The HTML 2.0 form submission mechanism, based on the
application/x-www-form-urlencoded media type, is ill-equipped
with regard to internationalization. In fact, since URLs are
restricted to ASCII characters, the mechanism is akward even for
ISO-8859-1 text. Section 2.2 of
[RFC1738] specifies that octets may
be encoded using the
%HH notation, but text submitted from a
form is composed of characters, not octets. Lacking a specification
of a character encoding scheme, the
%HH notation has no
The best solution is to use the
multipart/form-data media type
described in [RFC1867]
with the POST method of form submission.
This mechanism encapsulates the value part of each name-value pair in
a body-part of a multipart MIME body that is sent as the HTTP entity;
each body part can be labeled with an appropriate Content-Type,
including if necessary a charset parameter that specifies the
character encoding scheme. The changes to the DTD necessary to
support this method of form submission have been incorporated in the
DTD included in this specification.
A less satisfactory solution is to add a MIME charset parameter to the
application/x-www-form-urlencoded media type specifier sent
along with a POST method form submission, with the understanding that
the URL encoding of [RFC1738]
is applied on top of the specified
character encoding, as a kind of implicit Content-Transfer-Encoding.
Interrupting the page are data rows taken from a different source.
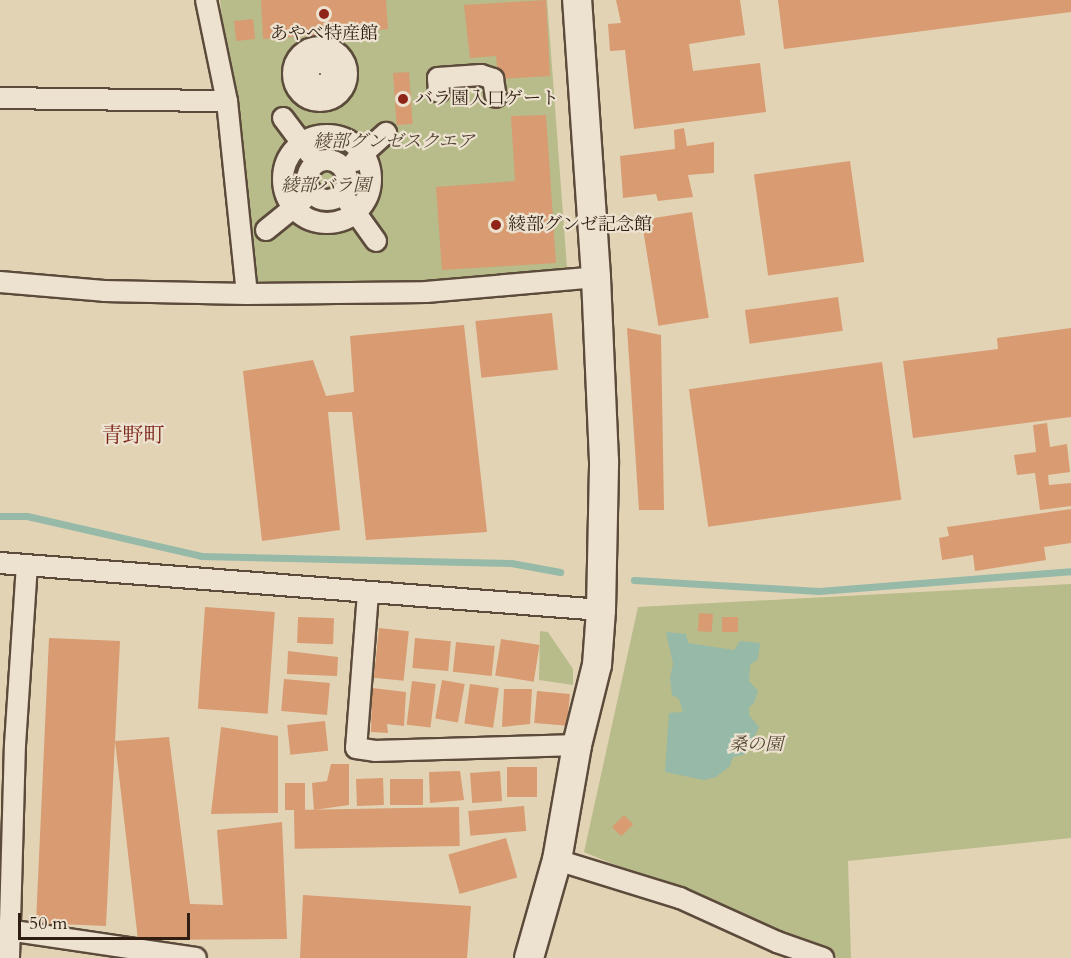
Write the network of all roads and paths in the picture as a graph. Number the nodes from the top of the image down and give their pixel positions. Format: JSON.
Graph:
{"nodes":[{"id":1,"x":206,"y":0,"type":"edge"},
{"id":2,"x":577,"y":0,"type":"edge"},
{"id":3,"x":439,"y":92,"type":"dead end"},
{"id":4,"x":496,"y":97,"type":"dead end"},
{"id":5,"x":0,"y":98,"type":"edge"},
{"id":6,"x":227,"y":101,"type":"junction"},
{"id":7,"x":283,"y":118,"type":"dead end"},
{"id":8,"x":386,"y":134,"type":"dead end"},
{"id":9,"x":301,"y":143,"type":"junction"},
{"id":10,"x":363,"y":153,"type":"junction"},
{"id":11,"x":317,"y":163,"type":"junction"},
{"id":12,"x":345,"y":171,"type":"junction"},
{"id":13,"x":312,"y":192,"type":"junction"},
{"id":14,"x":341,"y":194,"type":"junction"},
{"id":15,"x":293,"y":207,"type":"junction"},
{"id":16,"x":355,"y":213,"type":"junction"},
{"id":17,"x":266,"y":230,"type":"dead end"},
{"id":18,"x":376,"y":242,"type":"dead end"},
{"id":19,"x":596,"y":277,"type":"junction"},
{"id":20,"x":0,"y":282,"type":"edge"},
{"id":21,"x":247,"y":294,"type":"junction"},
{"id":22,"x":0,"y":563,"type":"edge"},
{"id":23,"x":27,"y":565,"type":"junction"},
{"id":24,"x":368,"y":593,"type":"junction"},
{"id":25,"x":601,"y":610,"type":"junction"},
{"id":26,"x":7,"y":745,"type":"edge"},
{"id":27,"x":577,"y":745,"type":"junction"},
{"id":28,"x":557,"y":860,"type":"junction"},
{"id":29,"x":5,"y":929,"type":"edge"},
{"id":30,"x":786,"y":945,"type":"junction"},
{"id":31,"x":9,"y":958,"type":"edge"},
{"id":32,"x":196,"y":958,"type":"edge"},
{"id":33,"x":529,"y":958,"type":"edge"},
{"id":34,"x":769,"y":958,"type":"edge"},
{"id":35,"x":823,"y":958,"type":"edge"}],
"edges":[{"from":1,"to":6,"type":"street"},
{"from":2,"to":19,"type":"street"},
{"from":3,"to":4,"type":"street"},
{"from":5,"to":6,"type":"street"},
{"from":6,"to":21,"type":"street"},
{"from":7,"to":9,"type":"street"},
{"from":8,"to":10,"type":"street"},
{"from":9,"to":10,"type":"street"},
{"from":9,"to":11,"type":"street"},
{"from":9,"to":15,"type":"street"},
{"from":10,"to":12,"type":"street"},
{"from":10,"to":16,"type":"street"},
{"from":11,"to":12,"type":"street"},
{"from":11,"to":13,"type":"street"},
{"from":12,"to":14,"type":"street"},
{"from":13,"to":14,"type":"street"},
{"from":13,"to":15,"type":"street"},
{"from":14,"to":16,"type":"street"},
{"from":15,"to":16,"type":"street"},
{"from":15,"to":17,"type":"street"},
{"from":16,"to":18,"type":"street"},
{"from":19,"to":21,"type":"street"},
{"from":19,"to":25,"type":"street"},
{"from":20,"to":21,"type":"street"},
{"from":22,"to":23,"type":"street"},
{"from":23,"to":24,"type":"street"},
{"from":23,"to":26,"type":"street"},
{"from":24,"to":25,"type":"street"},
{"from":24,"to":27,"type":"street"},
{"from":25,"to":27,"type":"street"},
{"from":26,"to":29,"type":"street"},
{"from":27,"to":28,"type":"street"},
{"from":28,"to":30,"type":"street"},
{"from":28,"to":33,"type":"street"},
{"from":29,"to":31,"type":"street"},
{"from":29,"to":32,"type":"street"},
{"from":30,"to":34,"type":"street"},
{"from":30,"to":35,"type":"street"}]}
One problem with both solutions above is that current browsers do not generally allow for bookmarks to specify the POST method; this should be improved. Conversely, the GET method could be used with the form data transmitted in the body instead of in the URL. Nothing in the protocol seems to prevent it, but no implementations appear to exist at present.
How the user agent determines the encoding of the text entered by the user is outside the scope of this specification.
NOTE — Designers of forms and their handling scripts should be aware of an important caveat: when the default value of a field (the VALUE attribute) is returned upon form submission (i.e. the user did not modify this value), it cannot be guaranteed to be transmitted as a sequence of octets identical to that in the source document — only as a possibly different but valid encoding of the same sequence of text elements. This may be true even if the encoding of the document containing the form and that used for submission are the same.
Differences can occur when a sequence of characters can be represented by various sequences of octets, and also when a composite sequence (a base character plus one or more combining diacritics) can be represented by either a different but equivalent composite sequence or by a fully precomposed character. For instance, the UCS-2 sequence 00EA+0323 (LATIN SMALL LETTER E WITH CIRCUMFLEX ACCENT + COMBINING DOT BELOW) may be transformed into 1EC7 (LATIN SMALL LETTER E WITH CIRCUMFLEX ACCENT AND DOT BELOW), into 0065+0302+0323 (LATIN SMALL LETTER E + COMBINING CIRCUMFLEX ACCENT + COMBINING DOT BELOW), as well as into other equivalent composite sequences.